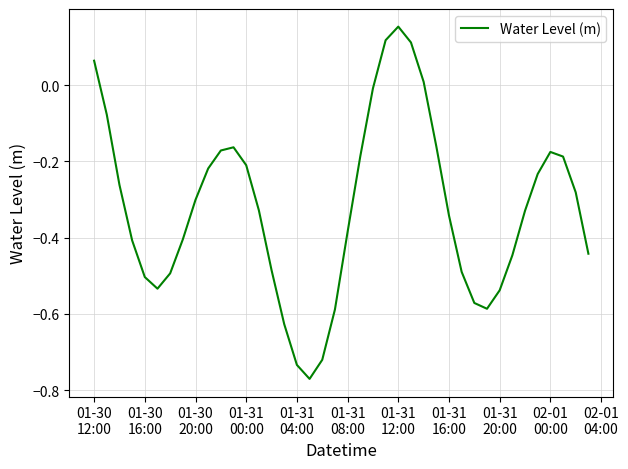

Count the number of values greater than 0.

5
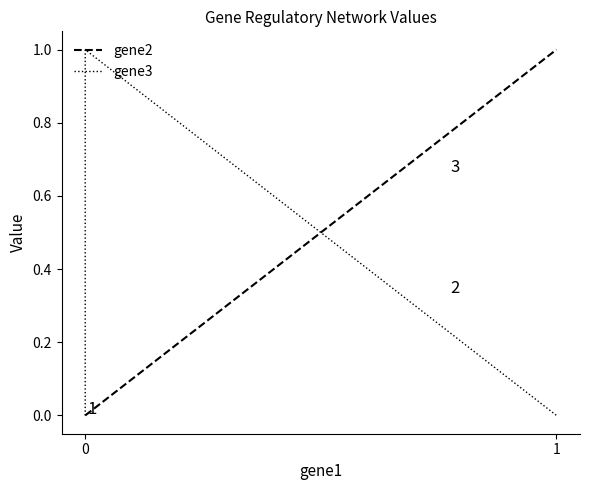

How many positive values does the gene2 series have?

1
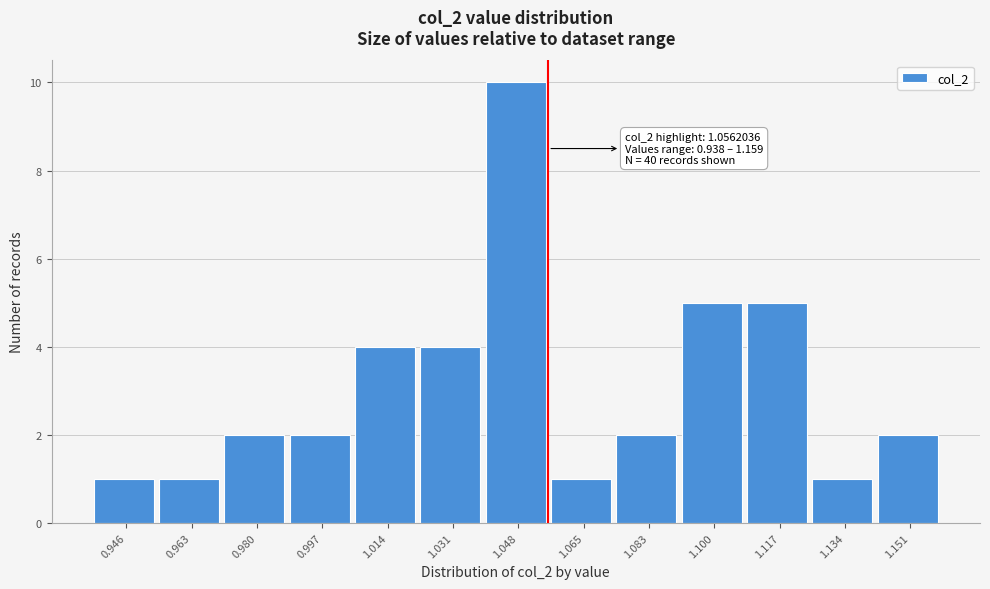

Which range on the x-axis has the tallest bar?

1.040 to 1.056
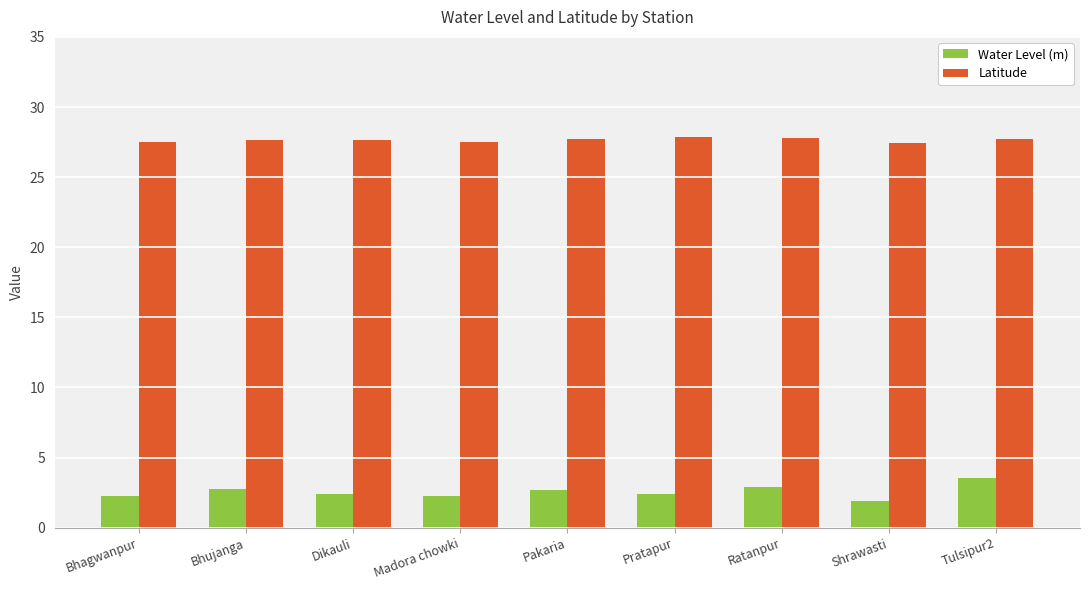

Rank the series by their average value, from highest to lowest.

Latitude, Water Level (m)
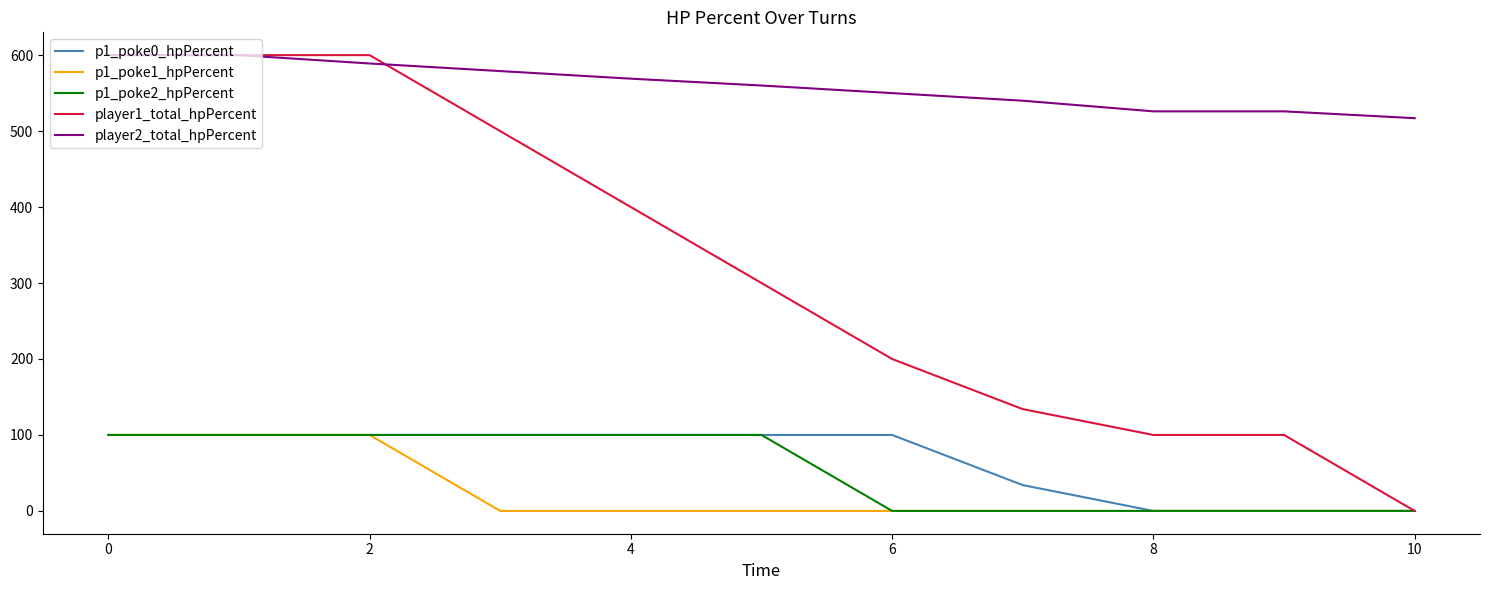

True or false: player2_total_hpPercent and p1_poke1_hpPercent intersect in this chart.

False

- - - - -

▸ Try it
Update the entries above by swapping each "values" for "numbers" and changing nothing else. Omit the pictures from your version.

▸ Output below
Count the number of numbers greater than 0.

5

How many positive numbers does the gene2 series have?

1

Which range on the x-axis has the tallest bar?

1.040 to 1.056

Rank the series by their average value, from highest to lowest.

Latitude, Water Level (m)

True or false: player2_total_hpPercent and p1_poke1_hpPercent intersect in this chart.

False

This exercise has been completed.